About this exercise - Where a line below holds the string "Macchina", that line goes into the answer.

Transcribed page contents -
==*==

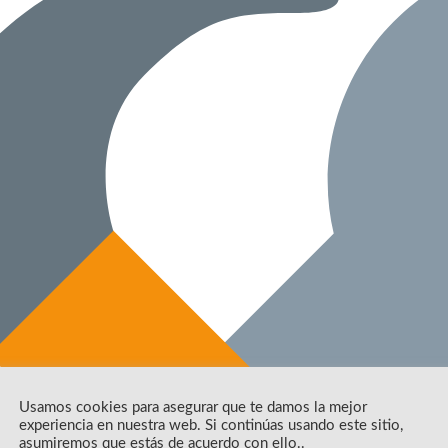
Usamos cookies para asegurar que te damos la mejor
experiencia en nuestra web. Si continúas usando este sitio,
asumiremos que estás de acuerdo con ello..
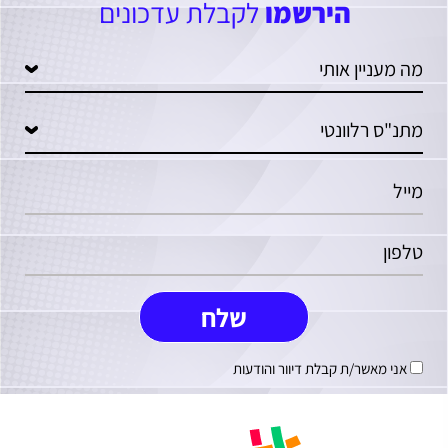
הירשמו
לקבלת עדכונים
אני מאשר/ת קבלת דיוור והודעות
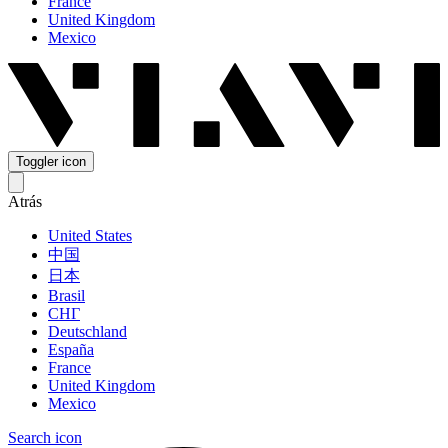
France
United Kingdom
Mexico
Toggler icon
Atrás
United States
中国
日本
Brasil
СНГ
Deutschland
España
France
United Kingdom
Mexico
Search icon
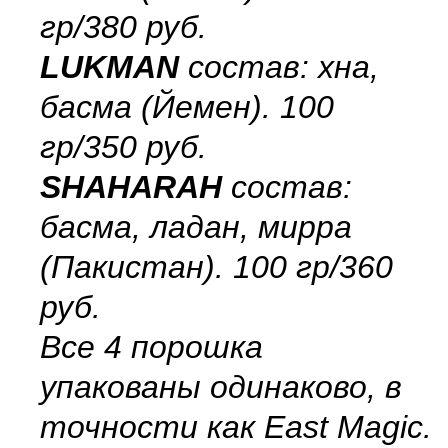
гр/380 руб.
LUKMAN
состав: хна,
басма (Йемен). 100
гр/350 руб.
SHAHARAH
состав:
басма, ладан, мирра
(Пакистан). 100 гр/360
руб.
Все 4 порошка
упакованы одинаково, в
точности как East Magic.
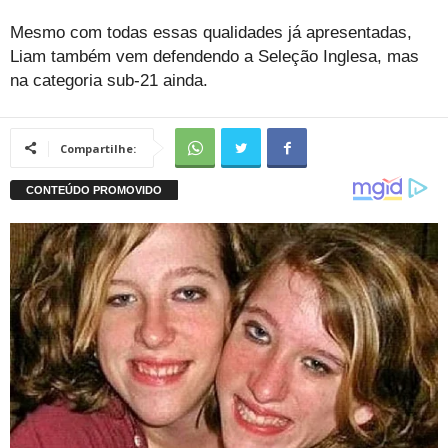
Mesmo com todas essas qualidades já apresentadas,
Liam também vem defendendo a Seleção Inglesa, mas
na categoria sub-21 ainda.
Compartilhe:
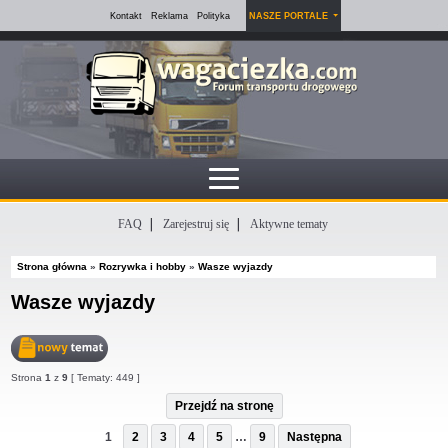
Kontakt
Reklama
Polityka
NASZE PORTALE
FAQ
Zarejestruj się
Aktywne tematy
Strona główna
»
Rozrywka i hobby
»
Wasze wyjazdy
Wasze wyjazdy
Nowy
Strona
1
z
9
[ Tematy: 449 ]
temat
Przejdź na stronę
1
2
3
4
5
…
9
Następna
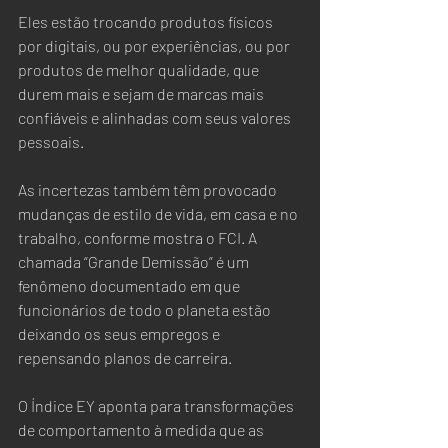
Eles estão trocando produtos físicos 
por digitais, ou por experiências, ou por 
produtos de melhor qualidade, que 
durem mais e sejam de marcas mais 
confiáveis e alinhadas com seus valores 
pessoais.  
As incertezas também têm provocado 
mudanças de estilo de vida, em casa e no 
trabalho, conforme mostra o FCI. A 
chamada “Grande Demissão” é um 
fenômeno documentado em que 
funcionários de todo o planeta estão 
deixando os seus empregos e 
repensando planos de carreira.  
O Índice EY aponta para transformações 
de comportamento à medida que as 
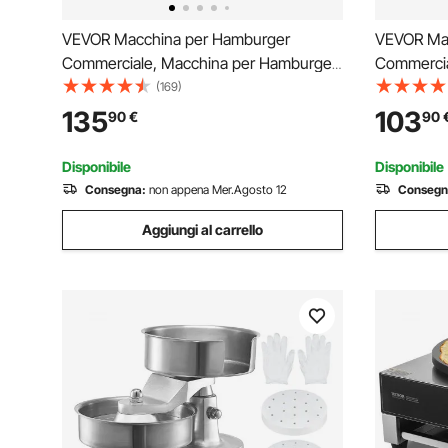
VEVOR Macchina per Hamburger
VEVOR Ma
Commerciale, Macchina per Hamburger
Commercia
con 3 Stampi Convertibili (4/5/6 pollici),
Pressa Di
(169)
Pressa per Hamburger in Acciaio Inox
Hamburger 
135
103
90
€
90
per Formatura Carne 1500 Pezzi di Carta
Carne 100
per Hamburger
Pressa pe
Disponibile
Disponibile
Consegna:
non appena Mer.Agosto 12
Consegn
Aggiungi al carrello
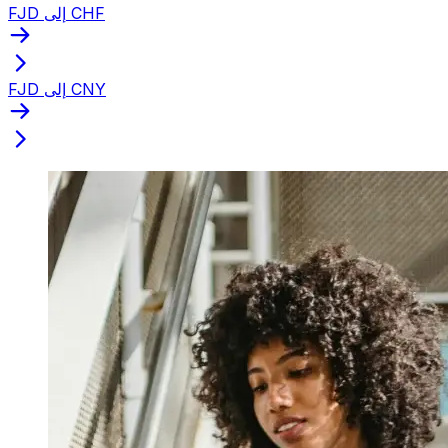
FJD إلى CHF
FJD إلى CNY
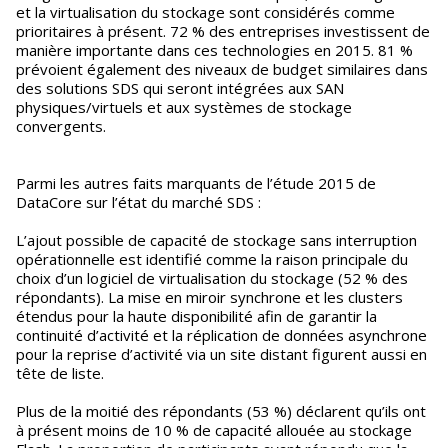
et la virtualisation du stockage sont considérés comme
prioritaires à présent. 72 % des entreprises investissent de
manière importante dans ces technologies en 2015. 81 %
prévoient également des niveaux de budget similaires dans
des solutions SDS qui seront intégrées aux SAN
physiques/virtuels et aux systèmes de stockage
convergents.
Parmi les autres faits marquants de l’étude 2015 de
DataCore sur l’état du marché SDS :
L’ajout possible de capacité de stockage sans interruption
opérationnelle est identifié comme la raison principale du
choix d’un logiciel de virtualisation du stockage (52 % des
répondants). La mise en miroir synchrone et les clusters
étendus pour la haute disponibilité afin de garantir la
continuité d’activité et la réplication de données asynchrone
pour la reprise d’activité via un site distant figurent aussi en
tête de liste.
Plus de la moitié des répondants (53 %) déclarent qu’ils ont
à présent moins de 10 % de capacité allouée au stockage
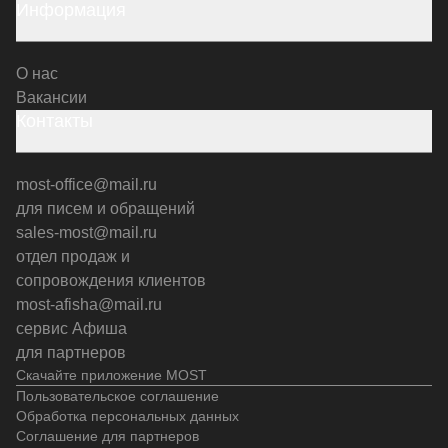
Информация
О нас
Вакансии
Контакты
most-office@mail.ru
для писем и обращений
sales-most@mail.ru
отдел продаж и
сопровождения клиентов
most-afisha@mail.ru
сервис Афиша
для партнеров
Скачайте приложение MOST
Пользовательское соглашение
Обработка персональных данных
Соглашение для партнеров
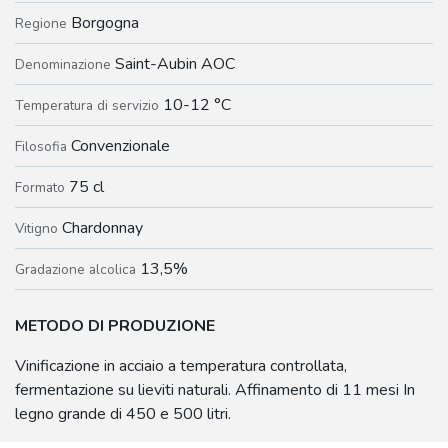
Borgogna
Regione
Saint-Aubin AOC
Denominazione
10-12 °C
Temperatura di servizio
Convenzionale
Filosofia
75 cl
Formato
Chardonnay
Vitigno
13,5%
Gradazione alcolica
METODO DI PRODUZIONE
Vinificazione in acciaio a temperatura controllata,
fermentazione su lieviti naturali. Affinamento di 11 mesi In
legno grande di 450 e 500 litri.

==*==

Answer below -
VEVOR Macchina per Hamburger
Commerciale, Macchina per Hamburger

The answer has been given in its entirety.